- _TASK DIRECTIONS_
From the data, return each line holding the word "bouwmarkt".

- _Stored data entries_

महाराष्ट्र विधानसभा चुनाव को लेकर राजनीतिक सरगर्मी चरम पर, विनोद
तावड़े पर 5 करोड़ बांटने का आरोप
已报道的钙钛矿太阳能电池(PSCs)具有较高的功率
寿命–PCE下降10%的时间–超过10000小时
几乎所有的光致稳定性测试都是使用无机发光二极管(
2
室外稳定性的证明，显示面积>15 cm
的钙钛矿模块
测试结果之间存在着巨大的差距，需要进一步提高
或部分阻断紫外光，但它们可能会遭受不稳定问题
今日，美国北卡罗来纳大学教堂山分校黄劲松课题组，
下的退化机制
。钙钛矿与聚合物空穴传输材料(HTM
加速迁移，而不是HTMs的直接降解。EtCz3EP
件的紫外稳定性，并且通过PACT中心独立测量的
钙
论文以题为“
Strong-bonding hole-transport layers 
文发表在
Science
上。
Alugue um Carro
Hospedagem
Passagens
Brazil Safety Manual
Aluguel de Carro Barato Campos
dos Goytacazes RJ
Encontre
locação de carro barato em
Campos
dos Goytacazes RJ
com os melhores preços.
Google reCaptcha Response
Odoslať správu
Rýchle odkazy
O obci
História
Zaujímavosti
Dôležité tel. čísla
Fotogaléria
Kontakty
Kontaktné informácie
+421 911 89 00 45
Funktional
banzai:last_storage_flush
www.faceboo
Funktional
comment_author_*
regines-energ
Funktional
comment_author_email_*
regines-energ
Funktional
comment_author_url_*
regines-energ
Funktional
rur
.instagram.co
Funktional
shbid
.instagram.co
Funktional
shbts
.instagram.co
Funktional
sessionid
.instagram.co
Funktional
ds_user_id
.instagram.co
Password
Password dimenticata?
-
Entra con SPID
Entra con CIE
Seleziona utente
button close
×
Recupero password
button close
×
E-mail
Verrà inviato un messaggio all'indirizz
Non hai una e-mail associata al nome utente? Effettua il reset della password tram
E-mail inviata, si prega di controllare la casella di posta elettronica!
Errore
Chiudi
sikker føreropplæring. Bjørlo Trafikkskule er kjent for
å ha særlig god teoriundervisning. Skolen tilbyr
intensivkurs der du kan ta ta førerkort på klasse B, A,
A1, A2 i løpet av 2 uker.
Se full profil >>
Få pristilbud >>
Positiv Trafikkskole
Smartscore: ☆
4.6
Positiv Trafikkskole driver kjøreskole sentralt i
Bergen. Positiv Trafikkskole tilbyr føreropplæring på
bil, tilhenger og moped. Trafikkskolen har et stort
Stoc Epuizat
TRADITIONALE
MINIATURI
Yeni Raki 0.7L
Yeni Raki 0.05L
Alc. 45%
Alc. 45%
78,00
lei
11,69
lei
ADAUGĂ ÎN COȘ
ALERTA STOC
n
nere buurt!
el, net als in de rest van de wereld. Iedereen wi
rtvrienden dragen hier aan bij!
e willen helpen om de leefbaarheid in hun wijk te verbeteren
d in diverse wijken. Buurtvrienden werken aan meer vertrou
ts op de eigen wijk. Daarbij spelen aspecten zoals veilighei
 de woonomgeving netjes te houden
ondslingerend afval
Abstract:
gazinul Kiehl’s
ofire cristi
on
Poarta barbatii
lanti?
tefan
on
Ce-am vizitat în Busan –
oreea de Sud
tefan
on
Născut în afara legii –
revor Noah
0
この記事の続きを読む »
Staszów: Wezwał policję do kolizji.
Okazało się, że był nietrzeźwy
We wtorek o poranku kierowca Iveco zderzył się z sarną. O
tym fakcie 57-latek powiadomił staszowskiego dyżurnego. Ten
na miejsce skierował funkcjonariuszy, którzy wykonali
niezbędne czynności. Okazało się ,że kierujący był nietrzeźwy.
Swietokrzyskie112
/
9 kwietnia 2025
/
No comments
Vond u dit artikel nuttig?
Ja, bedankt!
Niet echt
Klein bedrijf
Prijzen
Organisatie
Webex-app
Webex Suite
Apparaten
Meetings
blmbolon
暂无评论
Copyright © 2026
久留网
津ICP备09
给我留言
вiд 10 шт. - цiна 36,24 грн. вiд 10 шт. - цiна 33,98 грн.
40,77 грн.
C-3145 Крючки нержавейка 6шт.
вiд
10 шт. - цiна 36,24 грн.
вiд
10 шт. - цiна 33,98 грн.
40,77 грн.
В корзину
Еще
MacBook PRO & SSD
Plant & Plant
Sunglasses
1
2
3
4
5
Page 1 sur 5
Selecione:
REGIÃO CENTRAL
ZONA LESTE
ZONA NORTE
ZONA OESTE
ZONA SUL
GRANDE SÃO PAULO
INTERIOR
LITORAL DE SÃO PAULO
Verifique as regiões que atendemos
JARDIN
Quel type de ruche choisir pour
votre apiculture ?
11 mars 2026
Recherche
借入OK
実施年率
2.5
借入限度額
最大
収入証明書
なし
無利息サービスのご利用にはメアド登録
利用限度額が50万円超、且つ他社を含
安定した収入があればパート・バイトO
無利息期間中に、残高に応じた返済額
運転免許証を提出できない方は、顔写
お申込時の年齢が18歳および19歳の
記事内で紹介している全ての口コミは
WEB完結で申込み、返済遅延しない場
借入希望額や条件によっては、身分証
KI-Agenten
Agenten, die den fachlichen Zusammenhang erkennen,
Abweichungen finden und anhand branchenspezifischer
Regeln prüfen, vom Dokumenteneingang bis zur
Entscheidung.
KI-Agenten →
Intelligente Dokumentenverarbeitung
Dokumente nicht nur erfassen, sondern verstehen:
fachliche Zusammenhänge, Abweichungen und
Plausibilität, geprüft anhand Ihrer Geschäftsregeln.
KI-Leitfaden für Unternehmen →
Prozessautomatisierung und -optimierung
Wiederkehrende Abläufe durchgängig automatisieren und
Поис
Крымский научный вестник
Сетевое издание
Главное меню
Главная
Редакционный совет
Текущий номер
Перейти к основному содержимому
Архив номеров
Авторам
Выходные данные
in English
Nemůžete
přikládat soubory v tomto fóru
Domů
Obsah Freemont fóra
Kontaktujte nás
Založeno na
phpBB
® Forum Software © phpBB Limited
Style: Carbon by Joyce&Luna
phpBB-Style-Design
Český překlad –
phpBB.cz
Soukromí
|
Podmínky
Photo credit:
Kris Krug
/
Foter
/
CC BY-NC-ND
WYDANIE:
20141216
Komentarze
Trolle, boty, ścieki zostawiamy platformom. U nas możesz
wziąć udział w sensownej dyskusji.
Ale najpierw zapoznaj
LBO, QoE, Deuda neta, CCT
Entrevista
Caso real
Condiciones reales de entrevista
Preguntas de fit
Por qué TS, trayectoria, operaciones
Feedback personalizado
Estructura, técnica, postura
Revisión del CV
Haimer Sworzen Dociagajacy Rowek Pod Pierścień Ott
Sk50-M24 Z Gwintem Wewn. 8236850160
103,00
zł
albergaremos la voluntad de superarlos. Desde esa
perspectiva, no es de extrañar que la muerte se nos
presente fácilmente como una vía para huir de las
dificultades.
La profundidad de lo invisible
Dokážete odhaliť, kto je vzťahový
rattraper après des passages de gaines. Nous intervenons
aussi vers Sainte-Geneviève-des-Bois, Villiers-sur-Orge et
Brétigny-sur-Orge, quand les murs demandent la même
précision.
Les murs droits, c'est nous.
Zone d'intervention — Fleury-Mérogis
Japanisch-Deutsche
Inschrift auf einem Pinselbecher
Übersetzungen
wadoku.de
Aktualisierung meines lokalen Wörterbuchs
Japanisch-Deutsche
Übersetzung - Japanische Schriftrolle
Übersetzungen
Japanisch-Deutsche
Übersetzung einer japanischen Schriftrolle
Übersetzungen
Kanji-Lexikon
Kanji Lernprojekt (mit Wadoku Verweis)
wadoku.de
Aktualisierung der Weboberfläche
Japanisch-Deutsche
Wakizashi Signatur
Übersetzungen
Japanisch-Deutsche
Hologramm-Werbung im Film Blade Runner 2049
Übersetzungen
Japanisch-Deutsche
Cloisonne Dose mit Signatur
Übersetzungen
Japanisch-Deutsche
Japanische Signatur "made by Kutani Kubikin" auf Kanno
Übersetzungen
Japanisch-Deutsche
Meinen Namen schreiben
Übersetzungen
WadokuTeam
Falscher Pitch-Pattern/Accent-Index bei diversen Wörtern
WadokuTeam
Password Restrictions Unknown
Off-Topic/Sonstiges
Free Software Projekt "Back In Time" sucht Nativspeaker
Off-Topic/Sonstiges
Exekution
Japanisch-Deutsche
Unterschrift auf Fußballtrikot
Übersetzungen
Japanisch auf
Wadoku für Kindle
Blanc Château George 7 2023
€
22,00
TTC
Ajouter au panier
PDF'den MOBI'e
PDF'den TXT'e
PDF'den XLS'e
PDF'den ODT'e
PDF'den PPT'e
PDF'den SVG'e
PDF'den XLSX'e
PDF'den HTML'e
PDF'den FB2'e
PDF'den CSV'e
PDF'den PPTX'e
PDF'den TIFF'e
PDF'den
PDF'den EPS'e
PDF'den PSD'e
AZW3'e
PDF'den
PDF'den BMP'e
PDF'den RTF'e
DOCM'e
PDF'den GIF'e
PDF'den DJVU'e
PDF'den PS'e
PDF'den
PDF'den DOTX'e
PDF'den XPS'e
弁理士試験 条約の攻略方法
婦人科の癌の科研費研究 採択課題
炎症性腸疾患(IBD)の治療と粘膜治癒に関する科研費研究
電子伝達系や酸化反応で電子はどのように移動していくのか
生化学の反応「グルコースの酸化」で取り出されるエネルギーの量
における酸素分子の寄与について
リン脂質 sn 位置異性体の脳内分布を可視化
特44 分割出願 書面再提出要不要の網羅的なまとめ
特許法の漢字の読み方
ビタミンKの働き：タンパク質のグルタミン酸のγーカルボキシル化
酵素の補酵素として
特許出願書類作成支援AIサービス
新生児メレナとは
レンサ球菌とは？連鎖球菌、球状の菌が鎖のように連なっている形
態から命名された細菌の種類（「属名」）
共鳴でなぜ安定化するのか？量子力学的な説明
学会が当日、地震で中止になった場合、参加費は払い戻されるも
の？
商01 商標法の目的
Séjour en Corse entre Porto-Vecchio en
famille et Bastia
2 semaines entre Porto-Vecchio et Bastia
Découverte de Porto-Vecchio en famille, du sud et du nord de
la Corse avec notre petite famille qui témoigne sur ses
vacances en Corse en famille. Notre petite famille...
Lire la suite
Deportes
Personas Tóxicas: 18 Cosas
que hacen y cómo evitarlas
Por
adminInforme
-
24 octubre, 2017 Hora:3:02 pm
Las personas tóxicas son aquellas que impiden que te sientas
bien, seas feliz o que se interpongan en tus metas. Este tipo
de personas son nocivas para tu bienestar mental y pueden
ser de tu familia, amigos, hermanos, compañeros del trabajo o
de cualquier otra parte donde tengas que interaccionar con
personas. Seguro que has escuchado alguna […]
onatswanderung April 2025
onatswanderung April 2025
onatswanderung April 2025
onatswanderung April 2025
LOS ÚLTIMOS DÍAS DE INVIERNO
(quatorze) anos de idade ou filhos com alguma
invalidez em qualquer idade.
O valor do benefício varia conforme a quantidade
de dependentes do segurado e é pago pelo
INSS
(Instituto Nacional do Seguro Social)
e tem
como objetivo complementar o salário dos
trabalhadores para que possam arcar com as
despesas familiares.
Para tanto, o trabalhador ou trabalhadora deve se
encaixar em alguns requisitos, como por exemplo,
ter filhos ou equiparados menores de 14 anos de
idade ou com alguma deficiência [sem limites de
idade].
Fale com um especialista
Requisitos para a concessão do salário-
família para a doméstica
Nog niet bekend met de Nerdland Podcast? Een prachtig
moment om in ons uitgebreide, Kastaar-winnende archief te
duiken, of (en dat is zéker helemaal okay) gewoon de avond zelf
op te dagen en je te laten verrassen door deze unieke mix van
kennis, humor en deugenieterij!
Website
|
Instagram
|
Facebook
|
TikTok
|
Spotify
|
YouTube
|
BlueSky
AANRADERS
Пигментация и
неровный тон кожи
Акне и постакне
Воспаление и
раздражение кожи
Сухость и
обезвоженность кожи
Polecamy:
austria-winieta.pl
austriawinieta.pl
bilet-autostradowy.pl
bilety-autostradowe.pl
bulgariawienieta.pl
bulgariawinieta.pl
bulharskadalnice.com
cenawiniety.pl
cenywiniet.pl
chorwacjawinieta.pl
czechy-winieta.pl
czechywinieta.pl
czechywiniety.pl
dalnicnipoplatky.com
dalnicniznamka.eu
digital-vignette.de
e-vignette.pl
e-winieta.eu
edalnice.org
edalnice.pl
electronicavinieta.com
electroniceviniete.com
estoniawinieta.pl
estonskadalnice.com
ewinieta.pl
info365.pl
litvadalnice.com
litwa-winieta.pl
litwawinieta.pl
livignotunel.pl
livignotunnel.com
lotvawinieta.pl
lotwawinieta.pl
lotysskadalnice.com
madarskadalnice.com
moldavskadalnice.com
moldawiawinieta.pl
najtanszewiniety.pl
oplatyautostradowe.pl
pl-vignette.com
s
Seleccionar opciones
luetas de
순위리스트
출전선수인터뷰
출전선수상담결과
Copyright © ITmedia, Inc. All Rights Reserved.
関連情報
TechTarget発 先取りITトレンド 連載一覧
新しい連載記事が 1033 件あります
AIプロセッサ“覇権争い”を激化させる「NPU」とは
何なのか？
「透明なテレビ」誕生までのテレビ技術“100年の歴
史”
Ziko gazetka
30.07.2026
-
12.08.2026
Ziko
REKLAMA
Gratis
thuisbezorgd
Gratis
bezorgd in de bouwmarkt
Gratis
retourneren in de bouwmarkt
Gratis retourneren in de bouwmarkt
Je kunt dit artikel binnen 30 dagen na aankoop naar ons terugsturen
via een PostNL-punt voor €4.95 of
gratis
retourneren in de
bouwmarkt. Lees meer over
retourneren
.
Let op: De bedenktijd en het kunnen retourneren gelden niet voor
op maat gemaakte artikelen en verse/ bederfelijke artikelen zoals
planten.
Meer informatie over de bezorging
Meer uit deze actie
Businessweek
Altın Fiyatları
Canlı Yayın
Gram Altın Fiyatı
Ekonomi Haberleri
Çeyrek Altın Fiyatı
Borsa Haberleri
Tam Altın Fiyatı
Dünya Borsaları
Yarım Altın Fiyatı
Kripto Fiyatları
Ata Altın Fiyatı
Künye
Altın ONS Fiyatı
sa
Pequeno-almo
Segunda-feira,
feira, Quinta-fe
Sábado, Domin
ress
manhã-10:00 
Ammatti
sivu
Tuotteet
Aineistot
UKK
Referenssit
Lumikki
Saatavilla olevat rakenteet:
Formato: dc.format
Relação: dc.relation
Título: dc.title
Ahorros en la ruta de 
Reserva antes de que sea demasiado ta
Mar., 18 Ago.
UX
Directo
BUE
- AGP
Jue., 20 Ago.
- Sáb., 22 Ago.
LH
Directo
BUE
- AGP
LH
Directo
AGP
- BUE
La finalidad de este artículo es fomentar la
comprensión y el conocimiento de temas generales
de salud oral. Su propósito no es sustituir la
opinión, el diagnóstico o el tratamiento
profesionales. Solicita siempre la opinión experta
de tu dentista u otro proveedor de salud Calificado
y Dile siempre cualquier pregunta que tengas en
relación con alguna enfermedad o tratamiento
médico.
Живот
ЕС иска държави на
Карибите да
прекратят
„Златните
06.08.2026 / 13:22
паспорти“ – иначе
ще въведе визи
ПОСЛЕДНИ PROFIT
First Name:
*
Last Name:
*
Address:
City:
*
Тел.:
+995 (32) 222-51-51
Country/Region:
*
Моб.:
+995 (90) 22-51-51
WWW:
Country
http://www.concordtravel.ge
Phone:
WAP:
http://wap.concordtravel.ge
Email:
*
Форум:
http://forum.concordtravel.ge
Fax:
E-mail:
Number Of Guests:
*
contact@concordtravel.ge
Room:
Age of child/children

- _RESPONSE BELOW_
bezorgd in de bouwmarkt
retourneren in de bouwmarkt
Gratis retourneren in de bouwmarkt
bouwmarkt. Lees meer over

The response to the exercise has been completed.